Please return each record exactly, leaving nothing out.

■ ■ ■ ■ ■

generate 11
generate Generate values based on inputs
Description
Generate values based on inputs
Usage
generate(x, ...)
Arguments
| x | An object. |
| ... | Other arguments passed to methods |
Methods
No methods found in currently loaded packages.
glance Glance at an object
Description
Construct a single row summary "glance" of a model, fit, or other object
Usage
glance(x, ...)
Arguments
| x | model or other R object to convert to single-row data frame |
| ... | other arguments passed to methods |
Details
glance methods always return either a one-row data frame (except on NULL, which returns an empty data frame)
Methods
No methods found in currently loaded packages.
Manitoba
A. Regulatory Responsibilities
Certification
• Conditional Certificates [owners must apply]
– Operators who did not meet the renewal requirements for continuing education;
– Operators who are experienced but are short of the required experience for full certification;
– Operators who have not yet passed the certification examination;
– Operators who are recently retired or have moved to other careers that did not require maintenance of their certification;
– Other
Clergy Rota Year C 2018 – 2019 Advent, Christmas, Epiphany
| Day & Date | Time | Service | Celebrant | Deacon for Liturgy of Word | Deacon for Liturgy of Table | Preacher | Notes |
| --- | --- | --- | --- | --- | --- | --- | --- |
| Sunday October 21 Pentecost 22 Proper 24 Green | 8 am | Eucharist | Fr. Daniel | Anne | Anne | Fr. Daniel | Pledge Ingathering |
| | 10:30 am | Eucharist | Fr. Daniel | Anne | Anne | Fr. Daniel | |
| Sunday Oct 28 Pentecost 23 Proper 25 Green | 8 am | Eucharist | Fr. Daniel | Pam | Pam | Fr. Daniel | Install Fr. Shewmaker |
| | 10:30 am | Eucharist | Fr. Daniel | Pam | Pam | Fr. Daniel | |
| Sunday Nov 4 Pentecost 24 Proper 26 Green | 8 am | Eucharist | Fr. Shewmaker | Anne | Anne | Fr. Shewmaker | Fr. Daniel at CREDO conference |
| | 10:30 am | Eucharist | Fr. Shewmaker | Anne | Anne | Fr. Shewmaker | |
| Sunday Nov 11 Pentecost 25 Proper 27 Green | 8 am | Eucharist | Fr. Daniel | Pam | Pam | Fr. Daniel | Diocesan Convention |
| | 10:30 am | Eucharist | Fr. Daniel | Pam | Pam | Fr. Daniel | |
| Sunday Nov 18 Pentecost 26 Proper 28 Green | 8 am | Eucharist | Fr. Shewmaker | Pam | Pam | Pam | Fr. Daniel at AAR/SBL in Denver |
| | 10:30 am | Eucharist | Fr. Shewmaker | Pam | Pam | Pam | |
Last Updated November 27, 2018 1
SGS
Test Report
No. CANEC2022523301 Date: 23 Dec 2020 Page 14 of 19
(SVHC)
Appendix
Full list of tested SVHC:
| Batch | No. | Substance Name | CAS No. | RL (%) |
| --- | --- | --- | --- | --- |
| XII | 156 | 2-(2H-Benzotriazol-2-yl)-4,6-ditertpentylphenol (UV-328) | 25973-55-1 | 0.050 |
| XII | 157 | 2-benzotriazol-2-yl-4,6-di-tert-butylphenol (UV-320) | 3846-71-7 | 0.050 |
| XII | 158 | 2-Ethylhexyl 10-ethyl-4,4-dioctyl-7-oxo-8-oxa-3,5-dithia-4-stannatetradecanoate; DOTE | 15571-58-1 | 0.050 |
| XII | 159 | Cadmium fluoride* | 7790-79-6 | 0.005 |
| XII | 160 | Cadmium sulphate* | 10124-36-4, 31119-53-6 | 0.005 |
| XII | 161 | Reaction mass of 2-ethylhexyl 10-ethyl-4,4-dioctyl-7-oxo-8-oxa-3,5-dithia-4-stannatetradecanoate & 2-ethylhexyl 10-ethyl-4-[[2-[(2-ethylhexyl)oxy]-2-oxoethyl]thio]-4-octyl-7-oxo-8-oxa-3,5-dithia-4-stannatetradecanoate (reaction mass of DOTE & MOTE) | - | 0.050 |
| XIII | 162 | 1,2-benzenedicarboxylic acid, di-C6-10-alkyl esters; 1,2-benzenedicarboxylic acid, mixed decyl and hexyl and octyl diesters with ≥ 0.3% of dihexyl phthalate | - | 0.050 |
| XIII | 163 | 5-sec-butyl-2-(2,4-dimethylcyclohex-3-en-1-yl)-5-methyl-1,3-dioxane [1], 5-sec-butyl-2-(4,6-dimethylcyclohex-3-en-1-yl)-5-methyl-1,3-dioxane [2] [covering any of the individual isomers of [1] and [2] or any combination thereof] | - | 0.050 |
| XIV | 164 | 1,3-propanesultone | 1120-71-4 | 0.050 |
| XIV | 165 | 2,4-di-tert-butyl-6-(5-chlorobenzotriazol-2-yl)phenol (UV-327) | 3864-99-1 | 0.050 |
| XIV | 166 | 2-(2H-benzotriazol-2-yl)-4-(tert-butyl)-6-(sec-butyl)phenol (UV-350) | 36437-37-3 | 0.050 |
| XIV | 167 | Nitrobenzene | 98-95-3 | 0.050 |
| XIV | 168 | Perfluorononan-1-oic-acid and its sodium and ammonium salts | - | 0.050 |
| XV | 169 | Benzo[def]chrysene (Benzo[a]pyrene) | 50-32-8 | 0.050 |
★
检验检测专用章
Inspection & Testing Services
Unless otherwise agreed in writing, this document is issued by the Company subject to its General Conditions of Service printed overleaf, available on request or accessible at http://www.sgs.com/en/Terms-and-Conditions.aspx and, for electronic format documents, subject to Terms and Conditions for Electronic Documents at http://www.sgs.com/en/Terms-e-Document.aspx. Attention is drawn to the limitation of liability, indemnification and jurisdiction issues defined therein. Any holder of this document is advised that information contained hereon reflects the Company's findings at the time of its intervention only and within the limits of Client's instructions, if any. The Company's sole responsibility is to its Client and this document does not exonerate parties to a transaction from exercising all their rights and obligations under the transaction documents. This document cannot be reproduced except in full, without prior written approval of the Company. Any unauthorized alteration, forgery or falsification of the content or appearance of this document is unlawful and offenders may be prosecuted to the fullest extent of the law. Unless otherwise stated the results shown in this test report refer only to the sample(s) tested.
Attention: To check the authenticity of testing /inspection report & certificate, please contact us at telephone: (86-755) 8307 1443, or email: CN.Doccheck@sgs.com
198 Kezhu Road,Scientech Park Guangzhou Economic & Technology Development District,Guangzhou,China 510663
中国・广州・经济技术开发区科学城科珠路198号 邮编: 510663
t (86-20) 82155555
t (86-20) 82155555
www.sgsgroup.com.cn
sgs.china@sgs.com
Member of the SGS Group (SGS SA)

■ ■ ■ ■ ■

== Result ==
generate 11
generate Generate values based on inputs
Description
Generate values based on inputs
Usage
generate(x, ...)
Arguments
| x | An object. |
| ... | Other arguments passed to methods |
Methods
No methods found in currently loaded packages.
glance Glance at an object
Description
Construct a single row summary "glance" of a model, fit, or other object
Usage
glance(x, ...)
Arguments
| x | model or other R object to convert to single-row data frame |
| ... | other arguments passed to methods |
Details
glance methods always return either a one-row data frame (except on NULL, which returns an empty data frame)
Methods
No methods found in currently loaded packages.
Manitoba
A. Regulatory Responsibilities
Certification
• Conditional Certificates [owners must apply]
– Operators who did not meet the renewal requirements for continuing education;
– Operators who are experienced but are short of the required experience for full certification;
– Operators who have not yet passed the certification examination;
– Operators who are recently retired or have moved to other careers that did not require maintenance of their certification;
– Other
Clergy Rota Year C 2018 – 2019 Advent, Christmas, Epiphany
| Day & Date | Time | Service | Celebrant | Deacon for Liturgy of Word | Deacon for Liturgy of Table | Preacher | Notes |
| --- | --- | --- | --- | --- | --- | --- | --- |
| Sunday October 21 Pentecost 22 Proper 24 Green | 8 am | Eucharist | Fr. Daniel | Anne | Anne | Fr. Daniel | Pledge Ingathering |
| | 10:30 am | Eucharist | Fr. Daniel | Anne | Anne | Fr. Daniel | |
| Sunday Oct 28 Pentecost 23 Proper 25 Green | 8 am | Eucharist | Fr. Daniel | Pam | Pam | Fr. Daniel | Install Fr. Shewmaker |
| | 10:30 am | Eucharist | Fr. Daniel | Pam | Pam | Fr. Daniel | |
| Sunday Nov 4 Pentecost 24 Proper 26 Green | 8 am | Eucharist | Fr. Shewmaker | Anne | Anne | Fr. Shewmaker | Fr. Daniel at CREDO conference |
| | 10:30 am | Eucharist | Fr. Shewmaker | Anne | Anne | Fr. Shewmaker | |
| Sunday Nov 11 Pentecost 25 Proper 27 Green | 8 am | Eucharist | Fr. Daniel | Pam | Pam | Fr. Daniel | Diocesan Convention |
| | 10:30 am | Eucharist | Fr. Daniel | Pam | Pam | Fr. Daniel | |
| Sunday Nov 18 Pentecost 26 Proper 28 Green | 8 am | Eucharist | Fr. Shewmaker | Pam | Pam | Pam | Fr. Daniel at AAR/SBL in Denver |
| | 10:30 am | Eucharist | Fr. Shewmaker | Pam | Pam | Pam | |
Last Updated November 27, 2018 1
SGS
Test Report
No. CANEC2022523301 Date: 23 Dec 2020 Page 14 of 19
(SVHC)
Appendix
Full list of tested SVHC:
| Batch | No. | Substance Name | CAS No. | RL (%) |
| --- | --- | --- | --- | --- |
| XII | 156 | 2-(2H-Benzotriazol-2-yl)-4,6-ditertpentylphenol (UV-328) | 25973-55-1 | 0.050 |
| XII | 157 | 2-benzotriazol-2-yl-4,6-di-tert-butylphenol (UV-320) | 3846-71-7 | 0.050 |
| XII | 158 | 2-Ethylhexyl 10-ethyl-4,4-dioctyl-7-oxo-8-oxa-3,5-dithia-4-stannatetradecanoate; DOTE | 15571-58-1 | 0.050 |
| XII | 159 | Cadmium fluoride* | 7790-79-6 | 0.005 |
| XII | 160 | Cadmium sulphate* | 10124-36-4, 31119-53-6 | 0.005 |
| XII | 161 | Reaction mass of 2-ethylhexyl 10-ethyl-4,4-dioctyl-7-oxo-8-oxa-3,5-dithia-4-stannatetradecanoate & 2-ethylhexyl 10-ethyl-4-[[2-[(2-ethylhexyl)oxy]-2-oxoethyl]thio]-4-octyl-7-oxo-8-oxa-3,5-dithia-4-stannatetradecanoate (reaction mass of DOTE & MOTE) | - | 0.050 |
| XIII | 162 | 1,2-benzenedicarboxylic acid, di-C6-10-alkyl esters; 1,2-benzenedicarboxylic acid, mixed decyl and hexyl and octyl diesters with ≥ 0.3% of dihexyl phthalate | - | 0.050 |
| XIII | 163 | 5-sec-butyl-2-(2,4-dimethylcyclohex-3-en-1-yl)-5-methyl-1,3-dioxane [1], 5-sec-butyl-2-(4,6-dimethylcyclohex-3-en-1-yl)-5-methyl-1,3-dioxane [2] [covering any of the individual isomers of [1] and [2] or any combination thereof] | - | 0.050 |
| XIV | 164 | 1,3-propanesultone | 1120-71-4 | 0.050 |
| XIV | 165 | 2,4-di-tert-butyl-6-(5-chlorobenzotriazol-2-yl)phenol (UV-327) | 3864-99-1 | 0.050 |
| XIV | 166 | 2-(2H-benzotriazol-2-yl)-4-(tert-butyl)-6-(sec-butyl)phenol (UV-350) | 36437-37-3 | 0.050 |
| XIV | 167 | Nitrobenzene | 98-95-3 | 0.050 |
| XIV | 168 | Perfluorononan-1-oic-acid and its sodium and ammonium salts | - | 0.050 |
| XV | 169 | Benzo[def]chrysene (Benzo[a]pyrene) | 50-32-8 | 0.050 |
★
检验检测专用章
Inspection & Testing Services
Unless otherwise agreed in writing, this document is issued by the Company subject to its General Conditions of Service printed overleaf, available on request or accessible at http://www.sgs.com/en/Terms-and-Conditions.aspx and, for electronic format documents, subject to Terms and Conditions for Electronic Documents at http://www.sgs.com/en/Terms-e-Document.aspx. Attention is drawn to the limitation of liability, indemnification and jurisdiction issues defined therein. Any holder of this document is advised that information contained hereon reflects the Company's findings at the time of its intervention only and within the limits of Client's instructions, if any. The Company's sole responsibility is to its Client and this document does not exonerate parties to a transaction from exercising all their rights and obligations under the transaction documents. This document cannot be reproduced except in full, without prior written approval of the Company. Any unauthorized alteration, forgery or falsification of the content or appearance of this document is unlawful and offenders may be prosecuted to the fullest extent of the law. Unless otherwise stated the results shown in this test report refer only to the sample(s) tested.
Attention: To check the authenticity of testing /inspection report & certificate, please contact us at telephone: (86-755) 8307 1443, or email: CN.Doccheck@sgs.com
198 Kezhu Road,Scientech Park Guangzhou Economic & Technology Development District,Guangzhou,China 510663
中国・广州・经济技术开发区科学城科珠路198号 邮编: 510663
t (86-20) 82155555
t (86-20) 82155555
www.sgsgroup.com.cn
sgs.china@sgs.com
Member of the SGS Group (SGS SA)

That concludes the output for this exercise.